The latest restoration of Fritz Lang’s silent sci-fi epic Metropolis won’t play the Bay Area until the The San Francisco Silent Film Festival in July. But I’m currently in New York, and I saw it Friday night at the Film Forum. I’m finally willing to call it a true masterpiece. I can no longer say that “the beautiful imagery only makes the melodramatic plot and characters seem all the more trite.” What have we been missing all these years? Better character development. It’s no longer trite melodrama.

In case you haven’t heard, a very bad, 16mm print of something like Lang’s original cut was found about two years ago. For details, see this New York Times article.

Wonderful as this new restoration is, it’s hardly the ideal Metropolis. Several shots and one key scene are still missing, with the scene only described in intertitles. And the newly-added scenes look horrible—very badly scratched and not filling the entire frame. Part of the image was lost when it was transferred to 16mm in the 1970’s.

While that image quality is extremely detrimental if you just want to enjoy the movie, it’s an advantage academically. There’s no guesswork as to whether you’re watching a new scene. If it looks horrible, you are.

And what do these metropolishorrible-looking scenes add? We learn far more about the relationship between the city ruler, Joh Fredersen, and the mad scientist Rotwang. They’re tied together by a history that makes them hate each other even when they need each other. There’s also a subplot involving a worker who impersonates a member of the aristocracy, getting to enjoy a life of glamour and comfort while trailed by a very evil-looking detective.

With a considerable number of added shots, the last act still makes a thrilling series of action set pieces, although the last of those set pieces still feels like one-to-many thrills. But it’s now the topping on a much better film.
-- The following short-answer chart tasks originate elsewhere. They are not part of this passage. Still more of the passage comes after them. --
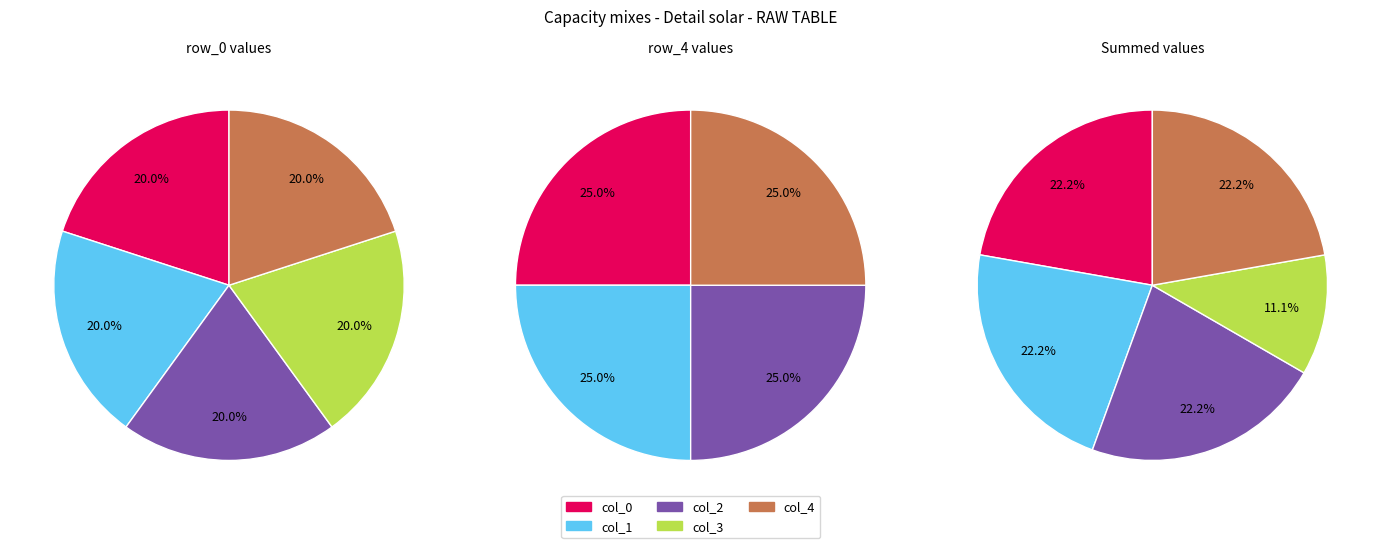

Combined, do row_4 and row_0 account for over 50%?

Yes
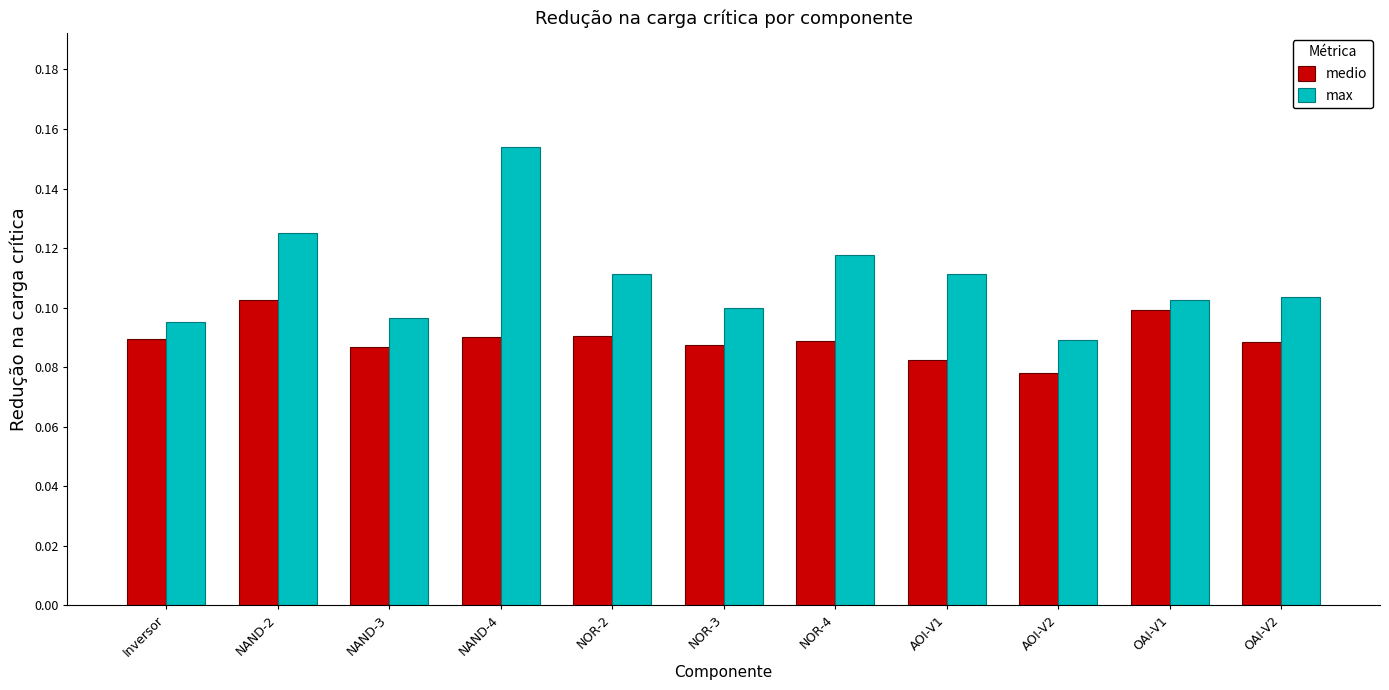

Which category has the highest value across all series?

NAND-4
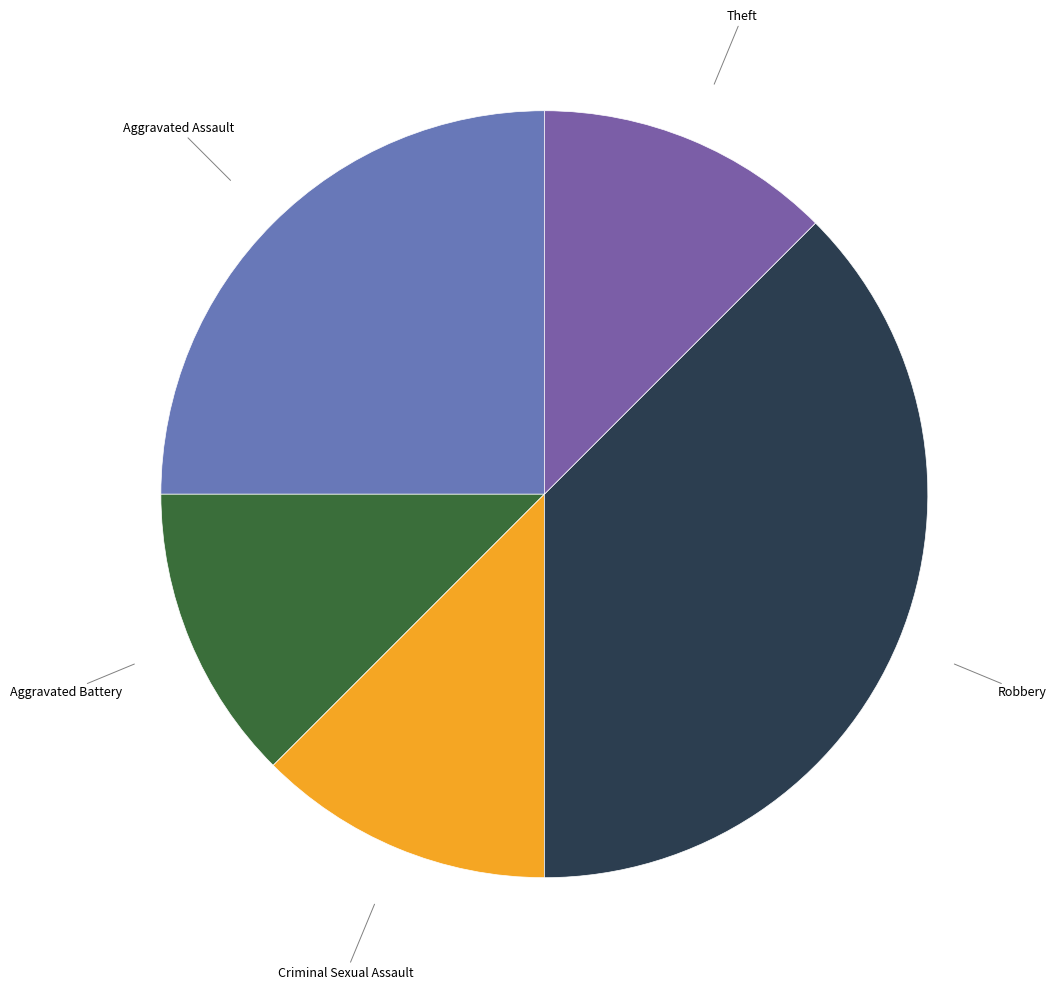

What is the ratio of the value at Theft to the value at Aggravated Battery?

1.0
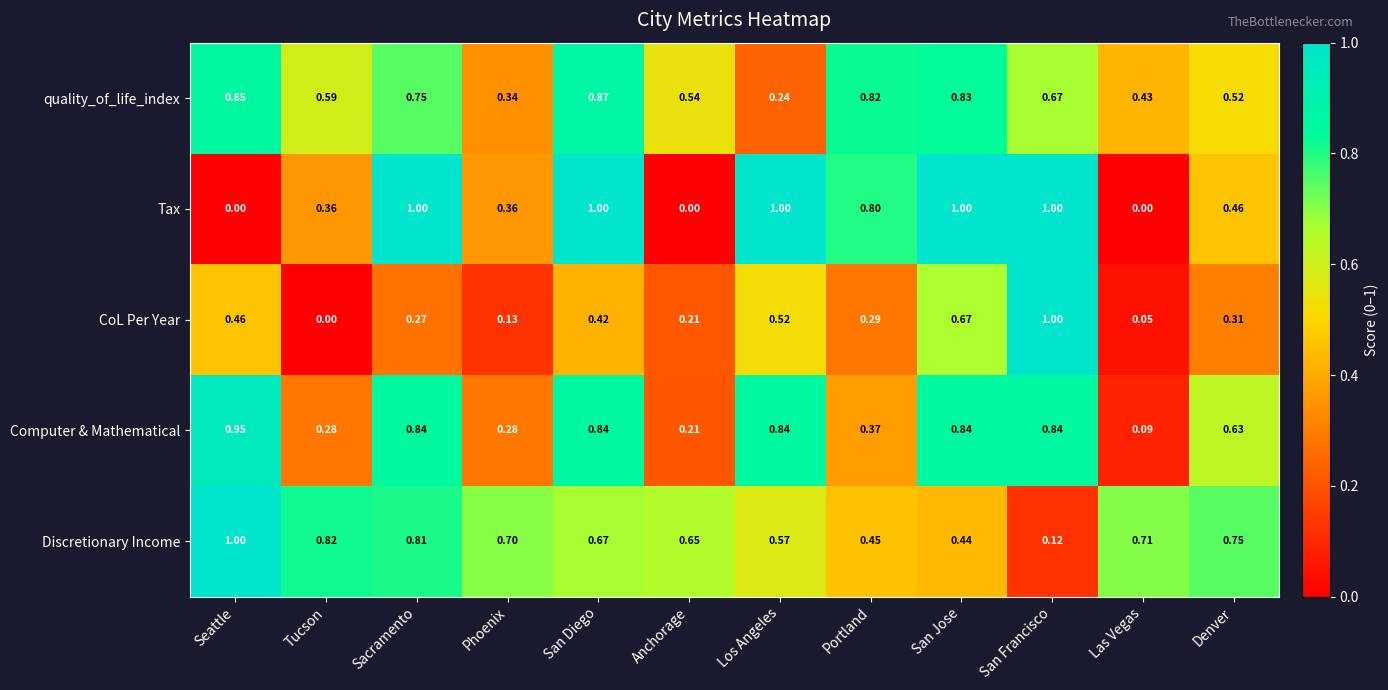

Which series has the largest total across all categories?

Discretionary Income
What was once a visually spectacular political melodrama is now an epic story of real people in a futuristic setting.

The Film Forum’s presentation wasn’t ideal. They projected it in HD rather than on film, and with a recorded rather than live score. The HD looked excellent—I can’t really say for sure that it lost anything that way. The score was also very good…for a recorded score. That’s never the optimum way to see a silent film.

I’m looking forward to its festival screening at the Castro in July. That one should get it right.

Update, 5/21: The screening in July at the Castro will also be digital. But the Alloy Orchestra will be live.